Skip Hammann, consultant project manager for the city of Vista, walks around Brengle Terrace Park overlooking Buena Vista Creek. It was nearly three years ago when the Buena Vista Creek Restoration Project was underway — it wrapped up in early 2016.
Hammann has a lot to be happy about. The project garnered the attention of the San Diego and Imperial Counties Chapter of the American Public Works Association. In fact, the renovation received the Public Works Project of the Year Award on May 24 during an annual conference in Mission Bay.
Hammann was on hand to receive the award for the environmental restoration award for projects under $2 million.
“Mayor Faulconer was there — it was a big deal,” said Hammann, noting that Faulconer and his city staff also won awards for different categories.
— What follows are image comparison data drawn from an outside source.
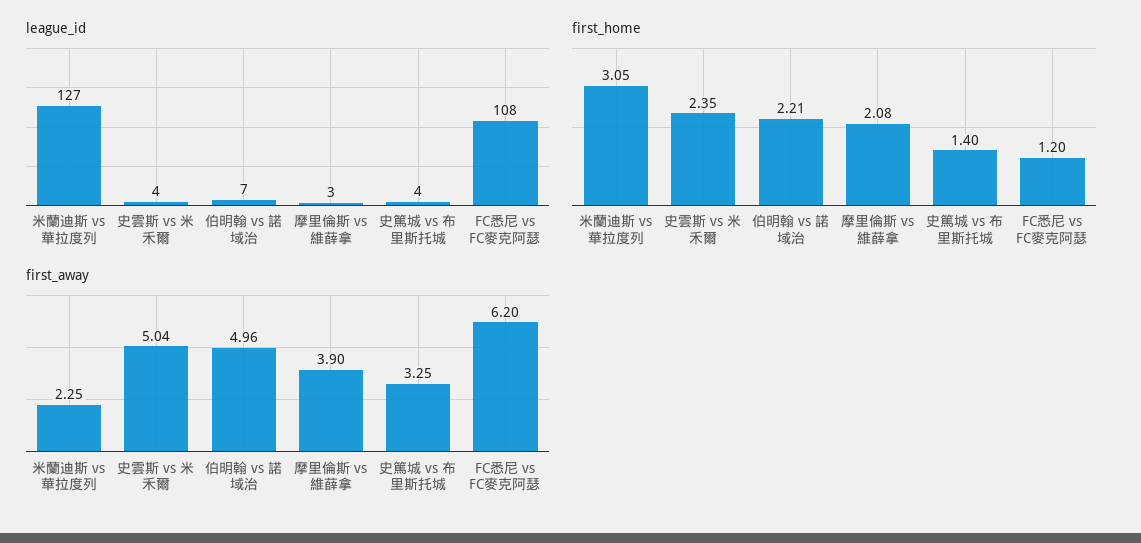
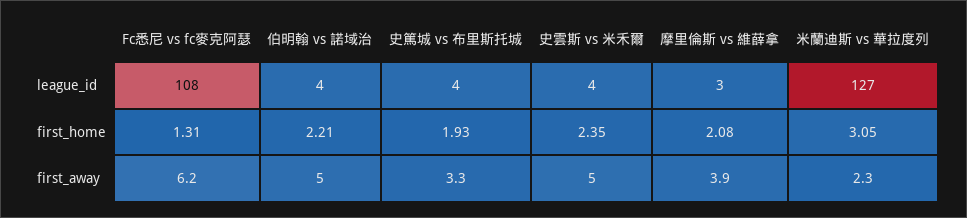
  {
    "league_id": {
      "米蘭迪斯 vs 華拉度列": 127,
      "史雲斯 vs 米禾爾": 4,
-     "伯明翰 vs 諾域治": 7,
+     "伯明翰 vs 諾域治": 4,
      "摩里倫斯 vs 維薛拿": 3,
      "史篤城 vs 布里斯托城": 4,
      "FC悉尼 vs FC麥克阿瑟": 108
    },
    "first_home": {
      "米蘭迪斯 vs 華拉度列": 3.05,
      "史雲斯 vs 米禾爾": 2.35,
      "伯明翰 vs 諾域治": 2.21,
      "摩里倫斯 vs 維薛拿": 2.08,
-     "史篤城 vs 布里斯托城": 1.4,
+     "史篤城 vs 布里斯托城": 1.93,
-     "FC悉尼 vs FC麥克阿瑟": 1.2
+     "FC悉尼 vs FC麥克阿瑟": 1.31
    },
    "first_away": {
      "米蘭迪斯 vs 華拉度列": 2.25,
      "史雲斯 vs 米禾爾": 5.04,
      "伯明翰 vs 諾域治": 4.96,
      "摩里倫斯 vs 維薛拿": 3.9,
      "史篤城 vs 布里斯托城": 3.25,
      "FC悉尼 vs FC麥克阿瑟": 6.2
    }
  }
Hammann said the project concept started several years ago when the city of Vista applied for a grant with the State Water Resources Control Board. The grant was specific to creek restoration and trail restoration projects.
The city was awarded the $1 million grant on June 23, 2015, from the Urban Greening for Sustainable Communities Grant from the California Natural Resources Agency.
According to Hammann, the city received two bids — one for $2 million and the other for $3 million.
“Orion Construction had the best proposal, so the city negotiated with Orion to a $1 million budget,” he said, adding that the creek restoration was about a quarter mile stretch.
Hammann said the project entailed either restoring or replacing three bridges, enhancing the quarter-mile trails within the park with DG and bender board, and removing exotic, invasive plants within the creek and restoring the creek plantings with natives.
Some of the invasive plants consisted of palm trees and were replaced by sycamores. All vegetation was swapped with sustainable vegetation.
“We also added some riprap (rock drop structures) to help reduce the flow of the water through the creek, so it’s not erosive while the plants reestablish and grow — then the third component of it is the storm water treatment,” he said.
Hammann noted that one of the three bridges was in such poor condition that the contractor proposed a new bridge as opposed to restoring the old one.
“They instead did a new prefab bridge at basically the same cost,” he said.
Hammann believes the restoration project enhanced the area in a variety of ways. For environmental purposes, any excess storm water will now control the water going into the creek. Also on the environmental front, it was an optimal planting project for native trees and adding drought-resistant foliage.
“Enhancing the trails was a big component for Vista residents and visitors coming to the park,” Hammann said.
The trails at Brengle Terrace Park connect across the street to the Vista Conservancy Trail, which then branches to the Wildwood Trail.
City of Vista Communications Officer Andrea McCullough said that the Buena Vista Creek Restoration Project was teamwork at its finest, which included city engineering, Hammann and Orion Construction. Together, they came up with innovative designs for the renovation project that saved the city money.
“We were able to stay within that grant funding and delivered the project on time,” McCullough said.